**Short problem**
Reproduce every line of text in this listing word for word, including the poses and dot positions, and omit the pictures.
========================================
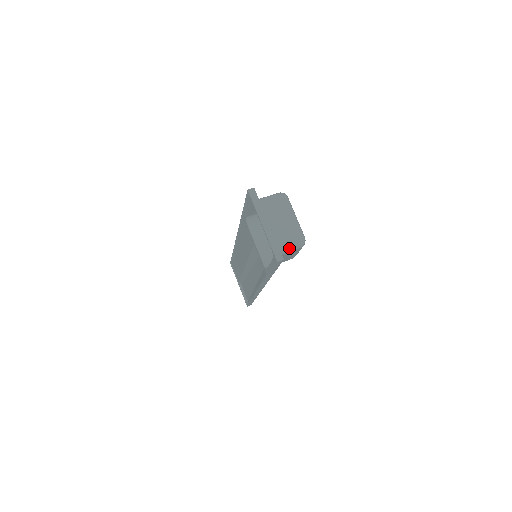
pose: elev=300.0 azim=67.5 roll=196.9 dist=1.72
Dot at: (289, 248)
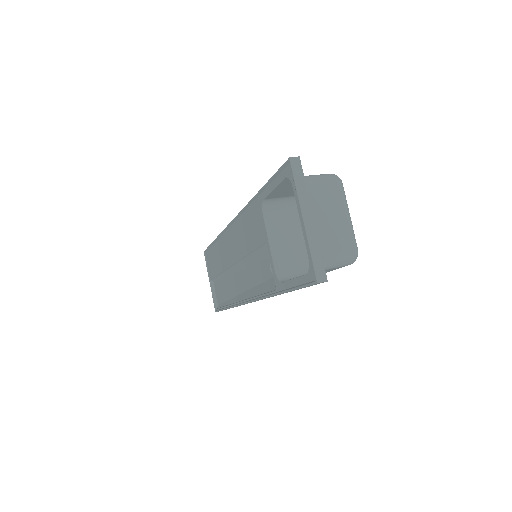
Dot at: (334, 263)
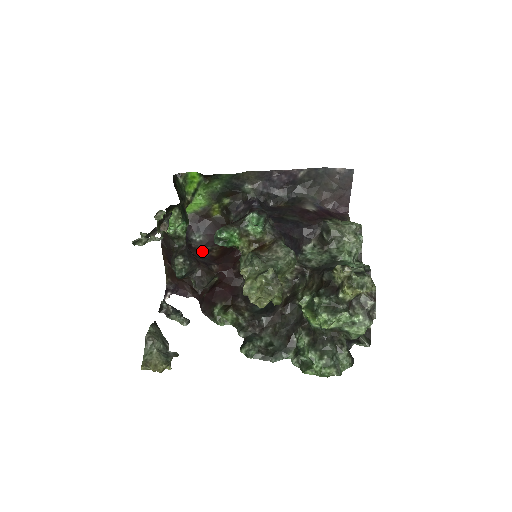
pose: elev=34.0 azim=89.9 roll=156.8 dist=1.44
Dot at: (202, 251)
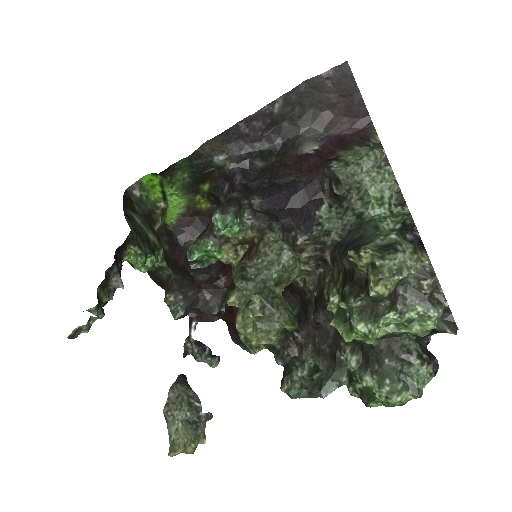
Dot at: occluded
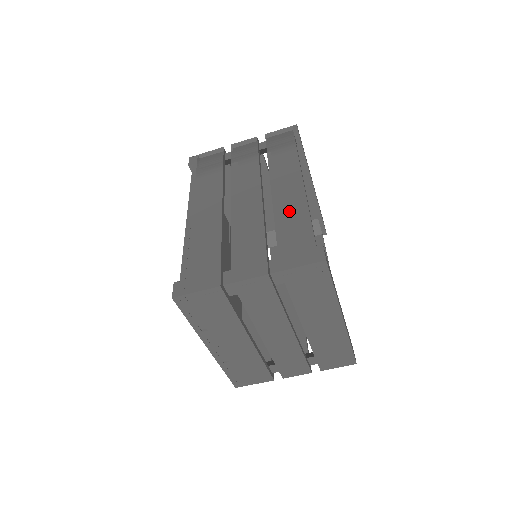
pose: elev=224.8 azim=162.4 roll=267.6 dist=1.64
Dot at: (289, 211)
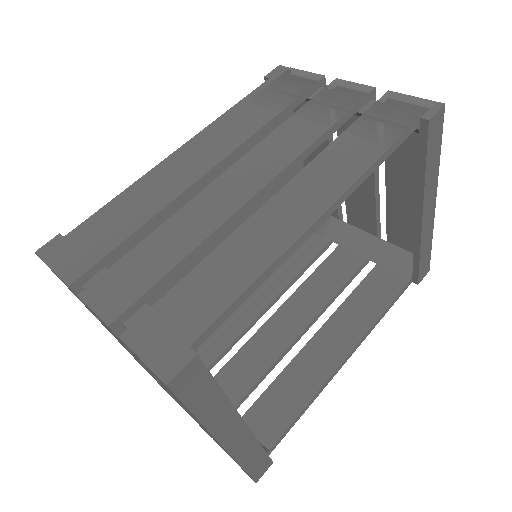
Dot at: (244, 251)
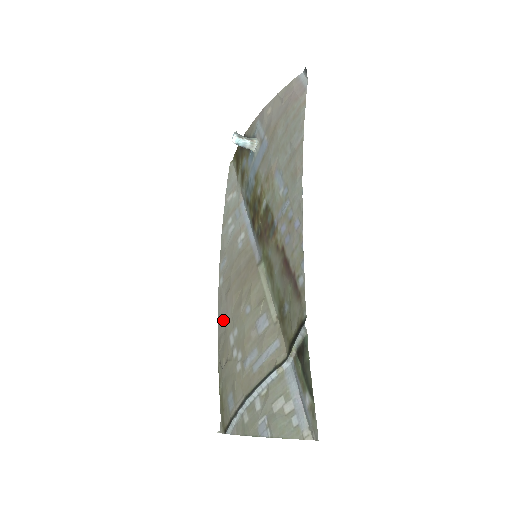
========================================
**Exercise response**
pose: elev=300.0 azim=67.5 roll=196.9 dist=1.72
Dot at: (289, 248)
Dot at: (334, 263)
pose: elev=34.0 azim=89.9 roll=156.8 dist=1.44
Dot at: (202, 251)
Dot at: occluded
pose: elev=224.8 azim=162.4 roll=267.6 dist=1.64
Dot at: (289, 211)
Dot at: (244, 251)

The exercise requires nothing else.